# Texte fourni:
==============================

Lynx Togo et EODE
Press Office
Une « révolution de couleur » à
l'africaine est déjà en cours au Gabon
contre le régime Bongo
Luc Michel
Mardi 30 décembre 2014
Lynx Togo et EODE Press Office/2014 12
27/
www.eode.org
https://vimeo.com/eodetv/
Article complet publié sur LYNX TOGO ce
samedi 27 décembre 2014 :
LUC MICHEL : UNE « REVOLUTION DE COULEUR
» A L’AFRICAINE EST DEJA EN COURS AU
GABON CONTRE LE REGIME BONGO
http://www.lynxtogo.info/index.php/interviews/5554-luc-michel-une-revolution-de-couleur-a-l-africaine-est-deja-en-cours-au-gabon-contre-le-regime-bongo
Et plus l’on creuse la révolution du
Burkina Faso, plus l’on retrouve
notamment les réseaux Soros, à commencer
par l’International Crisis Group (ICG)
On observe ces temps-ci des tentatives
de changement de régimes sur le
continent africain. A première vue,
beaucoup le voient d’un œil positif. Des
changements tant attendus dans des pays
sous contrôle de régimes aux mains de
marionnettes corrompues, eux-mêmes sous
contrôle des intérêts néocolonialistes.
Le système néocolonial de la
Françafrique représente un exemple
flagrant lorsque l’ancienne métropole
coloniale tue et enlève les leaders
africains osant défier ses intérêts. Les
combattants panafricanistes mènent donc
une lutte acharnée pour mettre fin à
toute cette injustice qui dure depuis
bien trop longtemps.
Néanmoins, les tentatives de changements
que l’on observe aujourd’hui sont-ils
véritablement positifs ? Que se
cache-t-il derrière ? Et n’y a-t-il pas
un risque majeur que ces révolutions
contre le néocolonialisme soient tout
simplement volées au profit d’un autre
néocolonialisme, encore plus actif et
agressif ?
Nous allons tenter d’en voir plus clair
avec Luc Michel, grand spécialiste de la
géopolitique qui suit activement les
différents processus en cours
aujourd’hui en Afrique et dans le monde.
Mikhail Gamandiy-Egorov, La Voix
de la Russie : Luc Michel, bonjour et
bienvenue de nouveau à La Voix de la
Russie. Vous avez affirmé récemment que
plusieurs pays africains, dont le Gabon,
vont vivre ce qu’on appelle des «
révolutions de couleur ». Racontez-nous.

==============================

# Consigne 1:
Dans l'article sur le Gabon, pour quel média Mikhail Gamandiy-Egorov interroge-t-il Luc Michel ?
Ces lignes de données n'ont aucun lien avec l'article.

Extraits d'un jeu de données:
==============================

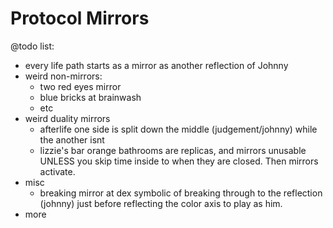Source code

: # Protocol Mirrors

@todo list:

- every life path starts as a mirror as another reflection of Johnny
- weird non-mirrors:
    - two red eyes mirror
    - blue bricks at brainwash
    - etc
- weird duality mirrors
    - afterlife one side is split down the middle (judgement/johnny) while the another
    isnt
    - lizzie's bar orange bathrooms are replicas, and mirrors unusable UNLESS you skip time inside to when they are closed. Then mirrors activate.
- misc
    - breaking mirror at dex symbolic of breaking through to the reflection (johnny) just before reflecting the color axis to play as him.
- more
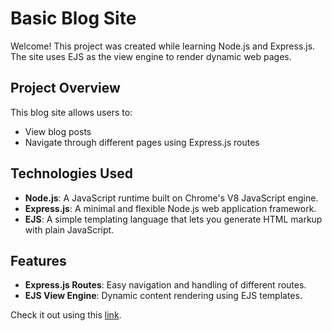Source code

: # Basic Blog Site

Welcome! This project was created while learning Node.js and Express.js. The site uses EJS as the view engine to render dynamic web pages.

## Project Overview

This blog site allows users to:

- View blog posts
- Navigate through different pages using Express.js routes

## Technologies Used

- **Node.js**: A JavaScript runtime built on Chrome's V8 JavaScript engine.
- **Express.js**: A minimal and flexible Node.js web application framework.
- **EJS**: A simple templating language that lets you generate HTML markup with plain JavaScript.

## Features

- **Express.js Routes**: Easy navigation and handling of different routes.
- **EJS View Engine**: Dynamic content rendering using EJS templates.

Check it out using this [link](http://example.com).
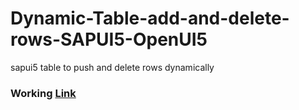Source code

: # Dynamic-Table-add-and-delete-rows-SAPUI5-OpenUI5
sapui5 table to push and delete rows dynamically

### Working [Link](http://chandankalita.com/demo/SapUI5/dTable/)
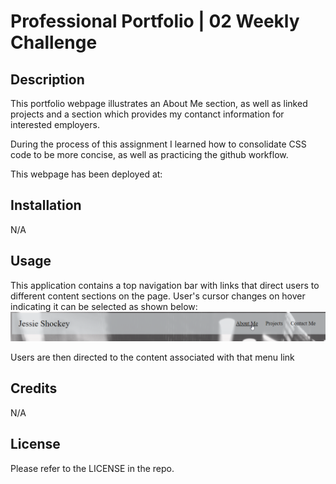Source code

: # Professional Portfolio | 02 Weekly Challenge

## Description

This portfolio webpage illustrates an About Me section, as well as linked projects and a section which provides my contanct information for interested employers. 

During the process of this assignment I learned how to consolidate CSS code to be more concise, as well as practicing the github workflow.

This webpage has been deployed at: 


## Installation

N/A

## Usage

This application contains a top navigation bar with links that direct users to different content sections on the page. User's cursor changes on hover indicating it can be selected as shown below:
![top level navigation example](./assets/images/top-nav-bar.png)

Users are then directed to the content associated with that menu link

## Credits

N/A

## License

Please refer to the LICENSE in the repo.


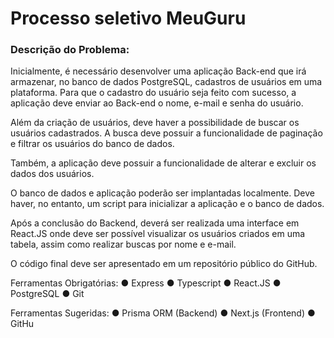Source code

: # Processo seletivo MeuGuru

### Descrição do Problema:
Inicialmente, é necessário desenvolver uma aplicação Back-end que irá
armazenar, no banco de dados PostgreSQL, cadastros de usuários em uma plataforma.
Para que o cadastro do usuário seja feito com sucesso, a aplicação deve enviar ao
Back-end o nome, e-mail e senha do usuário.

Além da criação de usuários, deve haver a possibilidade de buscar os usuários
cadastrados. A busca deve possuir a funcionalidade de paginação e filtrar os usuários do
banco de dados.

Também, a aplicação deve possuir a funcionalidade de alterar e excluir os dados
dos usuários.

O banco de dados e aplicação poderão ser implantadas localmente. Deve haver, no
entanto, um script para inicializar a aplicação e o banco de dados.

Após a conclusão do Backend, deverá ser realizada uma interface em React.JS
onde deve ser possível visualizar os usuários criados em uma tabela, assim como realizar
buscas por nome e e-mail.

O código final deve ser apresentado em um repositório público do GitHub.

Ferramentas Obrigatórias:
● Express
● Typescript
● React.JS
● PostgreSQL
● Git

Ferramentas Sugeridas:
● Prisma ORM (Backend)
● Next.js (Frontend)
● GitHu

==============================

# Consigne 2:
Comptez, s'il vous plaît, les lignes des données qui contiennent la chaîne « delete », et donnez seulement ce nombre.

# Zone de réponse 1:
La Voix de la Russie

# Zone de réponse 2:
2